Laugh Out Loud Scenes and Hilarious Narrative Characterize Wodehouse Books


I love the P. G. Wodehouse books. It amazes me that almost a century after they were penned, I’m literally laughing out loud at the wittiness of the plots, and the hysterical narrative. In my mind’s eye I shall forever visualize the incomparable actors Stephen Frye and Hugh Laurie as Jeeves and Bertie Wooster respectively, while I’m reading! That perfect pairing is tantamount to God’s gift to Wodehouse’s legacy via the Jeeves and Wooster series.  

Wodehouse spent a lot of time in the US, continuously from 1946 until his death in 1975, purchasing a home in Remsenburg, part of the Southampton area of Long Island, 77 miles east of Manhattan, and became a citizen in 1955 (but remained a British subject, although never returned or visited). Between 1952-1975 he completed 20 novels. The most well known of his books are likely the Jeeves and Wooster series. During WWII he was interned in a hotel in Berlin, and was released shortly before his 60th birthday, but made five ill advised broadcasts on the German branch of CBS broadcasting with his subject “How to be an Internee Without Previous Training.” This caused an uproar in Britain, but some of his friends, Dorothy L. Sayre among them (one of my favorite mystery writers), came to his defense, although admitting doing the broadcasts was a stupid idea. I hope to find a good biography about Wodehouse, and try to find some videos of him as well. To me he is a comic genius, and a keen observer of human nature. Only one of his books, Thank You Jeeves, appears in Boxall’s 1001 Books You Must Read Before You Die. (Goodreads has a great group for Boxall’s List). 

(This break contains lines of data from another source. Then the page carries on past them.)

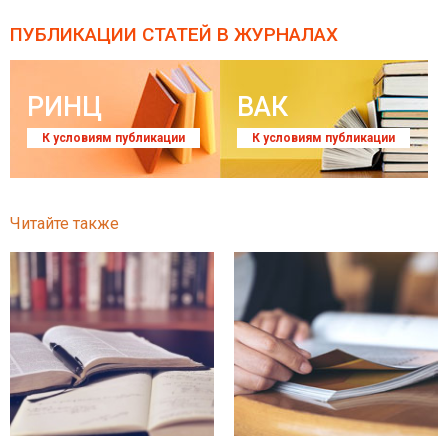
ПУБЛИКАЦИИ СТАТЕЙ
В ЖУРНАЛАХ
РИНЦ
ВАК
К условиям публикации
К условиям публикации
Читайте также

Carry on Jeeves, like many in this series, covers a few months in the life of Bertie Wooster and his manservant Jeeves, almost a series of short stories plucked from their days together, but linked coherently by timeline. The books take place in both Britain and the US during the late 1920s and the 1930s. Wooster is a young man in his twenties with more money than sense, and is putty in Jeeves’ capable hands, although not without a struggle when it comes to the sensitive issue of Wooster’s problematic wardrobe or facial hair preferences. He and his friends have a penchant for getting into impossibly compromising situations, and Jeeves has an uncanny gift for conceiving of the perfect strategy to extricate said gentlemen from their dilemmas. 

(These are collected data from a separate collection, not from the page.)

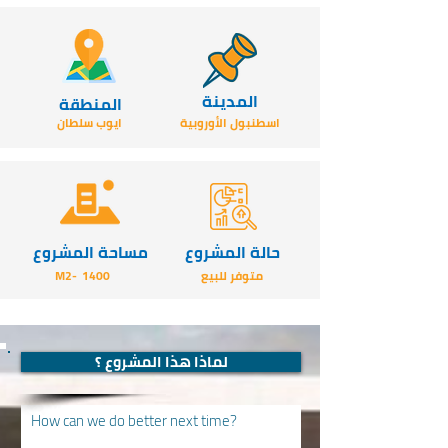
المدينة
المنطقة
اسطنبول الأوروبية
ايوب سلطان
حالة المشروع
مساحة المشروع
متوفر للبيع
1400
-M2
لماذا هذا المشروع ؟
How can we do better next time?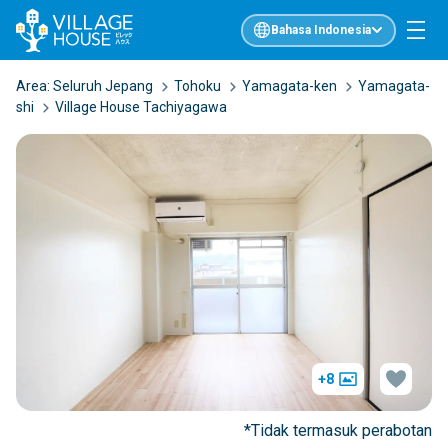
Bahasa Indonesia
Area:
Seluruh Jepang
Tohoku
Yamagata-ken
Yamagata-
shi
Village House Tachiyagawa
+8
*Tidak termasuk perabotan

If you’ve never read Wodehouse, thankfully access to his books abounds online via Internet Archive, YouTube, and booksellers. Audible books are often on sale, and many affordable Kindles can be found. I read this Kindle with Audible narration. Library platform Hoopla has the best selection of Wodehouse books, CloudLibrary has 8 books (and two currently have holds), and Libby has the audiobook Pigs Have Wings. Libravox in the public domain has three audiobooks of his short story collections.